The COVID-19 pandemic has wreaked havoc on the global economy, bringing to the fore both the critical role data plays in creating growth opportunities and solving development challenges as well as the existing global data inequalities. How do we tap the full value of data, ensuring equitable access for all, including less advantaged people? What reforms are needed in data governance to protect individuals, businesses, and societies from risks or harm? Data’s transformative role in digital transformation is being debated globally.
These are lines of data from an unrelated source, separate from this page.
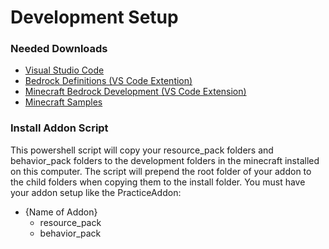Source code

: # Development Setup

### Needed Downloads
- [Visual Studio Code](https://code.visualstudio.com/download)
- [Bedrock Definitions (VS Code Extention)](https://marketplace.visualstudio.com/items?itemName=destruc7i0n.vscode-bedrock-definitions)
- [Minecraft Bedrock Development (VS Code Extension)](https://marketplace.visualstudio.com/items?itemName=destruc7i0n.vscode-bedrock-definitions)
- [Minecraft Samples](https://github.com/Mojang/bedrock-samples/releases)

### Install Addon Script
This powershell script will copy your resource_pack folders and behavior_pack folders to the development folders in the minecraft installed on this computer. The script will prepend the root folder of your addon to the child folders when copying them to the install folder. You must have your addon setup like the PracticeAddon:

- {Name of Addon}
  - resource_pack
  - behavior_pack

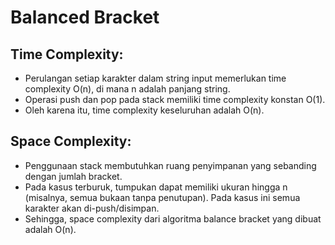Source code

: # Balanced Bracket 

## Time Complexity:
- Perulangan setiap karakter dalam string input memerlukan time complexity O(n), di mana n adalah panjang string.
- Operasi push dan pop pada stack memiliki time complexity konstan O(1).
- Oleh karena itu, time complexity keseluruhan adalah O(n).

## Space Complexity:
- Penggunaan stack membutuhkan ruang penyimpanan yang sebanding dengan jumlah bracket.
- Pada kasus terburuk, tumpukan dapat memiliki ukuran hingga n (misalnya, semua bukaan tanpa penutupan). Pada kasus ini semua karakter akan di-push/disimpan.
- Sehingga, space complexity dari algoritma balance bracket yang dibuat adalah O(n).
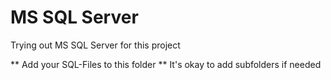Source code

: # MS SQL Server

Trying out MS SQL Server for this project

** Add your SQL-Files to this folder **
It's okay to add subfolders if needed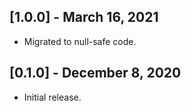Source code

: ## [1.0.0] - March 16, 2021

* Migrated to null-safe code.

## [0.1.0] - December 8, 2020

* Initial release.

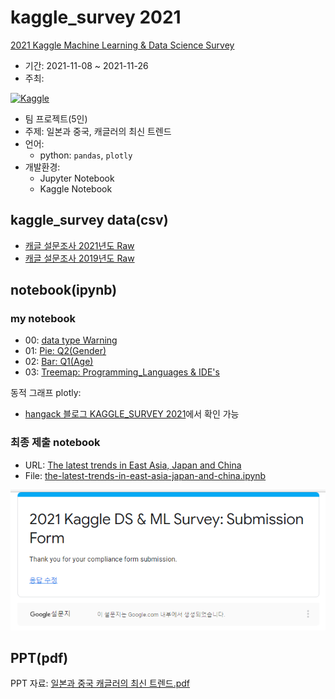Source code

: # kaggle_survey 2021

[2021 Kaggle Machine Learning & Data Science Survey](https://www.kaggle.com/c/kaggle-survey-2021)

 - 기간: 2021-11-08 ~ 2021-11-26
 - 주최: 

[![Kaggle](https://www.kaggle.com/static/images/site-logo.png)](https://www.kaggle.com/)
 - 팀 프로젝트(5인)
 - 주제: 일본과 중국, 캐글러의 최신 트렌드
 - 언어:
   - python: `pandas`, `plotly`
 - 개발환경:
   - Jupyter Notebook
   - Kaggle Notebook


## kaggle_survey data(csv)

 - [캐글 설문조사 2021년도 Raw](https://raw.githubusercontent.com/hangack/project-green/main/Kaggle_Survey-2021/data/kaggle-survey-2021/kaggle_survey_2021_responses.csv)
 - [캐글 설문조사 2019년도 Raw](https://raw.githubusercontent.com/hangack/project-green/main/Kaggle_Survey-2021/data/kaggle-survey-2019/multiple_choice_responses.csv)



## notebook(ipynb)

### my notebook
 - 00: [data type Warning](https://github.com/hangack/project-green/blob/main/Kaggle_Survey-2021/notebook/my_work/Kaggle_Survey00%20data%20type%20Warning%20%5Bpandas%5D.ipynb)
 - 01: [Pie: Q2(Gender)](https://github.com/hangack/project-green/blob/main/Kaggle_Survey-2021/notebook/my_work/Kaggle_Survey01%20Pie%20%5BPlotly%5D.ipynb)
 - 02: [Bar: Q1(Age)](https://github.com/hangack/project-green/blob/main/Kaggle_Survey-2021/notebook/my_work/Kaggle_Survey02%20Bar%20%5BPlotly%5D.ipynb)
 - 03: [Treemap: Programming_Languages & IDE's](https://github.com/hangack/project-green/blob/main/Kaggle_Survey-2021/notebook/my_work/Q7_Q9%2B(2019_2021)_comp1-Copy1.ipynb)
 
동적 그래프 plotly:
 - [hangack 블로그 KAGGLE_SURVEY 2021](https://hangack.github.io/categories/%EC%97%B0%EC%8A%B5/%ED%8C%8C%EC%9D%B4%EC%8D%AC/Kaggle-Survey-2021/)에서 확인 가능


### 최종 제출 notebook
 - URL: [The latest trends in East Asia, Japan and China](https://www.kaggle.com/kwdoku145/the-latest-trends-in-east-asia-japan-and-china)
 - File: [the-latest-trends-in-east-asia-japan-and-china.ipynb](https://github.com/hangack/project-green/blob/main/Kaggle_Survey-2021/notebook/the-latest-trends-in-east-asia-japan-and-china.ipynb)

![submit](https://github.com/hangack/project-green/blob/main/Kaggle_Survey-2021/notebook/submit.PNG)

## PPT(pdf)

PPT 자료: [일본과 중국 캐글러의 최신 트렌드.pdf](https://github.com/hangack/project-green/blob/main/Kaggle_Survey-2021/docs/%EC%9D%BC%EB%B3%B8%EA%B3%BC%20%EC%A4%91%EA%B5%AD%20%EC%BA%90%EA%B8%80%EB%9F%AC%EC%9D%98%20%EC%B5%9C%EC%8B%A0%20%ED%8A%B8%EB%A0%8C%EB%93%9C.pdf)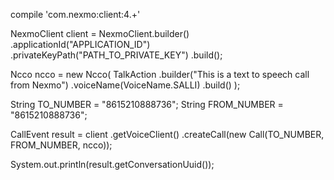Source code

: compile 'com.nexmo:client:4.+'

NexmoClient client = NexmoClient.builder()
  .applicationId("APPLICATION_ID")
  .privateKeyPath("PATH_TO_PRIVATE_KEY")
  .build();

Ncco ncco = new Ncco(
  TalkAction
    .builder("This is a text to speech call from Nexmo")
    .voiceName(VoiceName.SALLI)
    .build()
);


String TO_NUMBER = "8615210888736";
String FROM_NUMBER = "8615210888736";

CallEvent result = client
  .getVoiceClient()
  .createCall(new Call(TO_NUMBER, FROM_NUMBER, ncco));

System.out.println(result.getConversationUuid());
Japan aims for a human-centered society called “Society 5.0”, where physical and cyberspace are closely integrated, and everyone can lead a comfortable, energetic, and high-quality life and the aim is also to realize this in developing countries. In addition, the value of data by free flow with trust becomes increasingly important to create innovations and new business models for the aimed society. Toward this goal, the Government of Japan through the Ministry of Internal Affairs and Communications (MIC) and JICA is supporting to development of the ICT infrastructure and promote utilizing digital technologies and data in African countries and other regions.
Similarly, the World Development Report 2021: Data for Better Lives explores the tremendous potential of the changing data landscape to improve the lives of less advantaged people, while also acknowledging its potential to open back doors that can harm individuals, businesses, and societies. To address this tension between the helpful and harmful potential of data, this report calls for a new social contract that enables the use and reuse of data to create economic and social value, ensures equitable access to that value, and fosters trust that data will not be misused in harmful ways. Using these three principles, the report offers an aspirational vision of an Integrated National Data System (INDS) supported by effective data governance frameworks, a way for countries to realize the full potential for data to improve lives, especially of the most vulnerable of the world.